Indeed, the argument’s focus upon Albert’s attentiveness to nature might miss the forest of the philosophy of nature in the sense of contemplation for the trees of collecting scientific curiosities. Albert’s studiousness is even called “curiosity” in various places. That word has now lost its older sense, as a vice of excessive desire for study and acquisition of knowledge. Perhaps St. Thomas had his teacher in mind when explaining that “if one be ordinately intent on the knowledge of sensible things by reason of the necessity of sustaining nature, or for the sake of the study of intelligible truth, this studiousness about the knowledge of sensible things is virtuous.” We get glimpses and flashes of the sapiential vision of nature which St. Albert pursued through his zealous observance of nature’s order and works, but not more. Perhaps this is a due limitation of the book’s scope. Yet, is it the case that there was insufficient philosophical resolution to the universal diffusion of St. Albert’s scientific mind? “Albertus Magnus,” Dawson tells us, “[was] the most learned man of the thirteenth century and the most complete embodiment of the different intellectual currents of his age.” He it was who “put the whole corpus of Graeco-Arabic thought at the disposal of Western scholasticism through [his] encyclopaedic series of commentaries,” but his strengths lay “in science rather than in philosophy.” (Medieval Essays, 148) Resnick and Kitchell were surely in a better position than Dawson to pass judgment on this point.

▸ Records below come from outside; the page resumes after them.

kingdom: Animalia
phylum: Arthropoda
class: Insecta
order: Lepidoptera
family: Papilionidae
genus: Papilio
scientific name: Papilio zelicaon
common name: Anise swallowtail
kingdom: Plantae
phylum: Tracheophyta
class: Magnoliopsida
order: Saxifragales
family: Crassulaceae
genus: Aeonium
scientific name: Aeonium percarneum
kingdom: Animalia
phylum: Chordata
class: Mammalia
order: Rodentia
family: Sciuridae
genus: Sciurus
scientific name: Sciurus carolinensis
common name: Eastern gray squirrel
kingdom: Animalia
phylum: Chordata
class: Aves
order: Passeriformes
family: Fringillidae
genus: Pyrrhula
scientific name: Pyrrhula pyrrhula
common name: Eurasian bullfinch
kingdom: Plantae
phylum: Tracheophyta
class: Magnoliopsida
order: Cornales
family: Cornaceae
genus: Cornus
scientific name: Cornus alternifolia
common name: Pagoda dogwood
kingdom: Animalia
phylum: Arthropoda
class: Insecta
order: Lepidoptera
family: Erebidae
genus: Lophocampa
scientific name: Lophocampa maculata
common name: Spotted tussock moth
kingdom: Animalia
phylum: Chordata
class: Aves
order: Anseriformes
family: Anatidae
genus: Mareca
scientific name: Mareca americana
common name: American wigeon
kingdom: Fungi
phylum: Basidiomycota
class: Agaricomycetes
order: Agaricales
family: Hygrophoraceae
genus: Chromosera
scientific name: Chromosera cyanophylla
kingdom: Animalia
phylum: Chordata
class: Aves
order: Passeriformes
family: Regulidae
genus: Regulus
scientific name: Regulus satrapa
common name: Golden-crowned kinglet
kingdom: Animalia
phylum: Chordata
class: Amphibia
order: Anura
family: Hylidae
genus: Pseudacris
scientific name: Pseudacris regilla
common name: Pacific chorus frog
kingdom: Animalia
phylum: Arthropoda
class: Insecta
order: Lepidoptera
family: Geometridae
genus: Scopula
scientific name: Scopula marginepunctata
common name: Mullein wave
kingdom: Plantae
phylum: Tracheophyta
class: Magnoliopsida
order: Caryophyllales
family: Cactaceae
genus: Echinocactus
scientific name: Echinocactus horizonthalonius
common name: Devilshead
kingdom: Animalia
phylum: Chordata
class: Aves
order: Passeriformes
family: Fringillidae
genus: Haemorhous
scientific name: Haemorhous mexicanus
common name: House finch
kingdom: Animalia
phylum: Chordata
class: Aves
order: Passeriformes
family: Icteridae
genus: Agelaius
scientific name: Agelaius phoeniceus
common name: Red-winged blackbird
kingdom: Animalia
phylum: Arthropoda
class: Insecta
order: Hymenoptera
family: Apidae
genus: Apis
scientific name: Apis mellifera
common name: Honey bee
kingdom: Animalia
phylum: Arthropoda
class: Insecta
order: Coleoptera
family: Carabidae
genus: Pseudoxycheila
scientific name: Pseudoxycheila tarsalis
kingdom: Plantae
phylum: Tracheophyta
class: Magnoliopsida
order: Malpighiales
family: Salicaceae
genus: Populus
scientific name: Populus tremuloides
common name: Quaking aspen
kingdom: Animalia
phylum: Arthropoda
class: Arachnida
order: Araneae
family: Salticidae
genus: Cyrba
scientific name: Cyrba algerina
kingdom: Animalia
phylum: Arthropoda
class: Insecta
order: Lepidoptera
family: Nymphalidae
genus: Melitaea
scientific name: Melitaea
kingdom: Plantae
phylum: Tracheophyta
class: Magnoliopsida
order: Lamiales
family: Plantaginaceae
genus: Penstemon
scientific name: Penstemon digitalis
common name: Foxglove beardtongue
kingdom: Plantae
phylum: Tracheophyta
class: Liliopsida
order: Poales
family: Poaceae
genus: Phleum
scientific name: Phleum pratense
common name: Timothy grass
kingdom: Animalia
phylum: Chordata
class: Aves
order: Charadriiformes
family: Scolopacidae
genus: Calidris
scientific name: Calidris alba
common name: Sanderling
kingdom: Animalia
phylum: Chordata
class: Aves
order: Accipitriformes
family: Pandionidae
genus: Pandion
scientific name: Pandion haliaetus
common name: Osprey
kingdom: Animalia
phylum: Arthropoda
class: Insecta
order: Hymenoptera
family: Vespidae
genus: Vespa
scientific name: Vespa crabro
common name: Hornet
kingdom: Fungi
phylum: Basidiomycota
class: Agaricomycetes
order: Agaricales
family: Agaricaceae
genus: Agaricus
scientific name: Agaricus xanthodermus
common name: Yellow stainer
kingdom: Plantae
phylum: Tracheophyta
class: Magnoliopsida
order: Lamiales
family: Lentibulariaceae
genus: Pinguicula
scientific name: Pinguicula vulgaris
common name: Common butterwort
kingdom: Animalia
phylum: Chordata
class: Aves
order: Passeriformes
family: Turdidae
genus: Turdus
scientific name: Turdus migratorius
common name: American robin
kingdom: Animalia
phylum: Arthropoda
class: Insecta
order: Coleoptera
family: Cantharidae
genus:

The central philosophical lesson Thomists can take from the work is the concrete portrayal of St. Albert employing the dialectical method in his inquiry into nature: from personal experience to the experience of the experts to the sayings of the many and what is heard or reported about nature, and all of this across the entire array of human technological, economic, social, and physical interaction with the natural order under study. This alone affords students of natural philosophy and Thomists alike the chance to see a master at work, and the endnotes tell them where to go for more. Resnick and Kitchell succeed in proving that St. Albert brought into the heart of a Christian natural scientist’s life the words of Aristotle in Parts of Animals, I.5: “We therefore must not recoil with childish aversion from the examination of the humbler animals. Every realm of nature is marvelous: and as Heraclitus, when the strangers who came to visit him found him warming himself at the furnace in the kitchen and hesitated to go in, is reported to have bidden them not to be afraid to enter, as even in that kitchen divinities were present, so we should venture on the study of every kind of animal without distaste; for each and all will reveal to us something natural and something beautiful.”

This review has been updated for clarification.